* **Listed entries**:
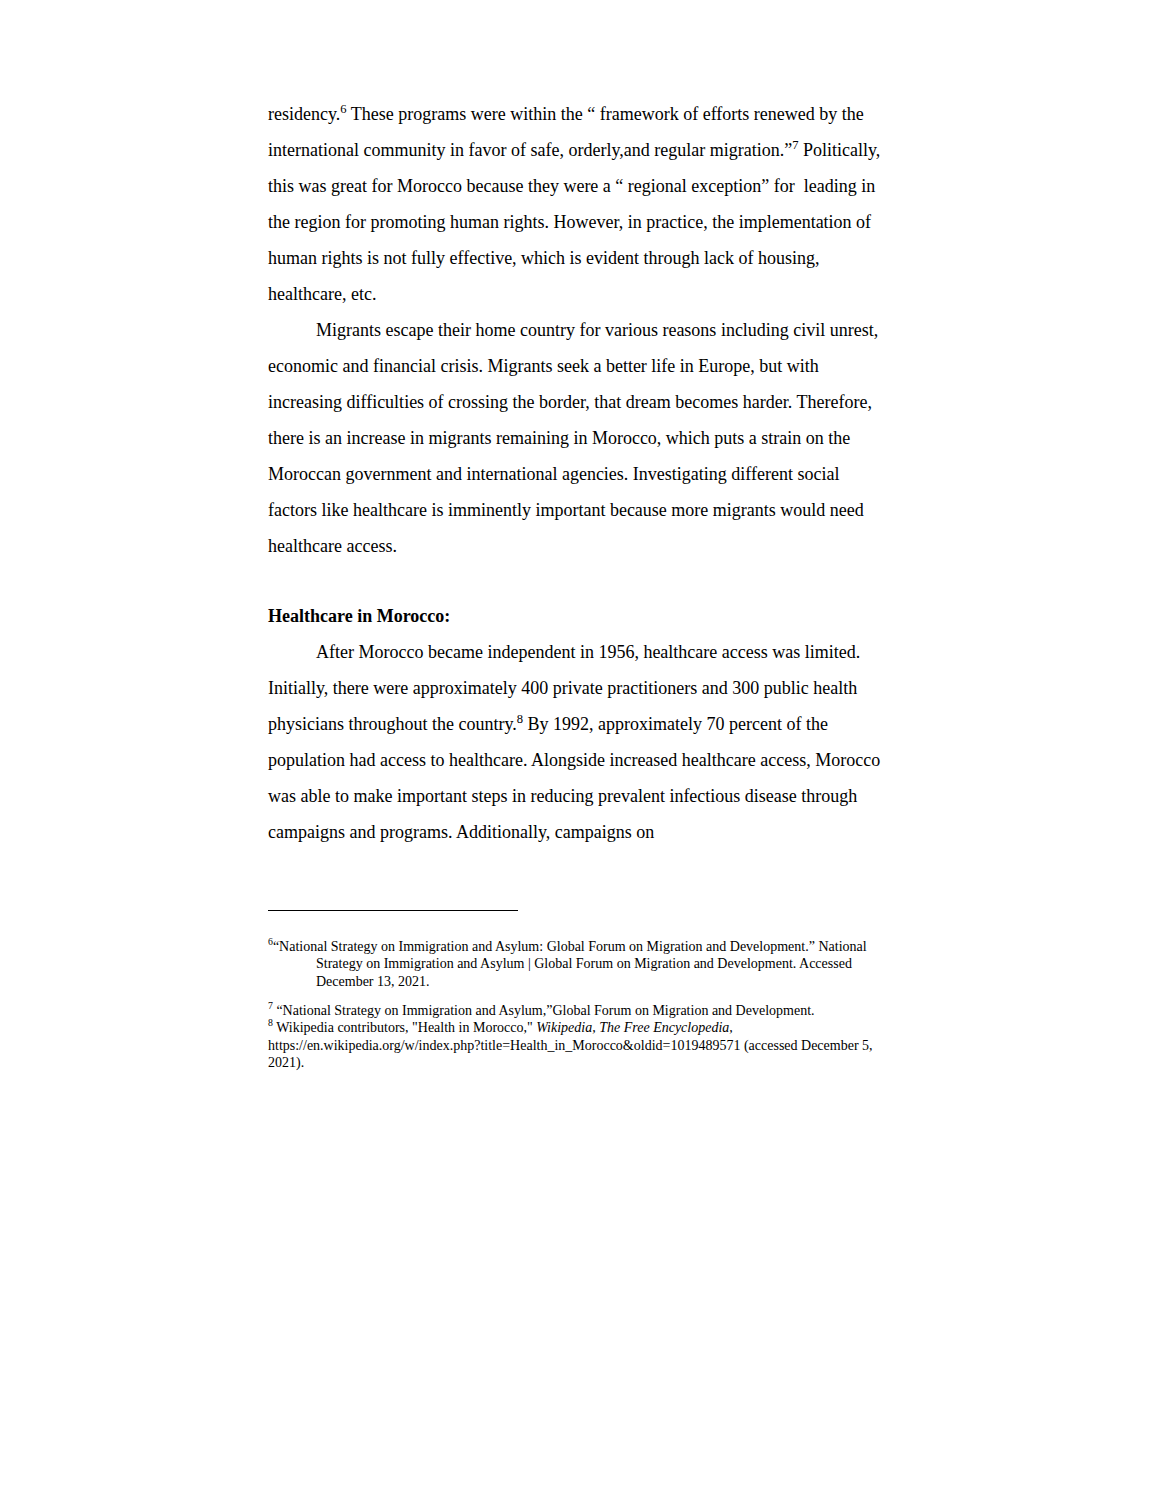residency.6 These programs were within the “ framework of efforts renewed by the international community in favor of safe, orderly,and regular migration.”7 Politically, this was great for Morocco because they were a “ regional exception” for leading in the region for promoting human rights. However, in practice, the implementation of human rights is not fully effective, which is evident through lack of housing, healthcare, etc.
Migrants escape their home country for various reasons including civil unrest, economic and financial crisis. Migrants seek a better life in Europe, but with increasing difficulties of crossing the border, that dream becomes harder. Therefore, there is an increase in migrants remaining in Morocco, which puts a strain on the Moroccan government and international agencies. Investigating different social factors like healthcare is imminently important because more migrants would need healthcare access.
Healthcare in Morocco:
After Morocco became independent in 1956, healthcare access was limited. Initially, there were approximately 400 private practitioners and 300 public health physicians throughout the country.8 By 1992, approximately 70 percent of the population had access to healthcare. Alongside increased healthcare access, Morocco was able to make important steps in reducing prevalent infectious disease through campaigns and programs. Additionally, campaigns on
6“National Strategy on Immigration and Asylum: Global Forum on Migration and Development.” National Strategy on Immigration and Asylum | Global Forum on Migration and Development. Accessed December 13, 2021.
7 “National Strategy on Immigration and Asylum,”Global Forum on Migration and Development.
8 Wikipedia contributors, "Health in Morocco," Wikipedia, The Free Encyclopedia,
https://en.wikipedia.org/w/index.php?title=Health_in_Morocco&oldid=1019489571 (accessed December 5, 2021).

* **Task prompt**:
With the images removed, write out all of the material above exactly.

* **Exercise response**:
residency.6 These programs were within the “ framework of efforts renewed by the international community in favor of safe, orderly,and regular migration.”7 Politically, this was great for Morocco because they were a “ regional exception” for leading in the region for promoting human rights. However, in practice, the implementation of human rights is not fully effective, which is evident through lack of housing, healthcare, etc.
Migrants escape their home country for various reasons including civil unrest, economic and financial crisis. Migrants seek a better life in Europe, but with increasing difficulties of crossing the border, that dream becomes harder. Therefore, there is an increase in migrants remaining in Morocco, which puts a strain on the Moroccan government and international agencies. Investigating different social factors like healthcare is imminently important because more migrants would need healthcare access.
Healthcare in Morocco:
After Morocco became independent in 1956, healthcare access was limited. Initially, there were approximately 400 private practitioners and 300 public health physicians throughout the country.8 By 1992, approximately 70 percent of the population had access to healthcare. Alongside increased healthcare access, Morocco was able to make important steps in reducing prevalent infectious disease through campaigns and programs. Additionally, campaigns on
6“National Strategy on Immigration and Asylum: Global Forum on Migration and Development.” National Strategy on Immigration and Asylum | Global Forum on Migration and Development. Accessed December 13, 2021.
7 “National Strategy on Immigration and Asylum,”Global Forum on Migration and Development.
8 Wikipedia contributors, "Health in Morocco," Wikipedia, The Free Encyclopedia,
https://en.wikipedia.org/w/index.php?title=Health_in_Morocco&oldid=1019489571 (accessed December 5, 2021).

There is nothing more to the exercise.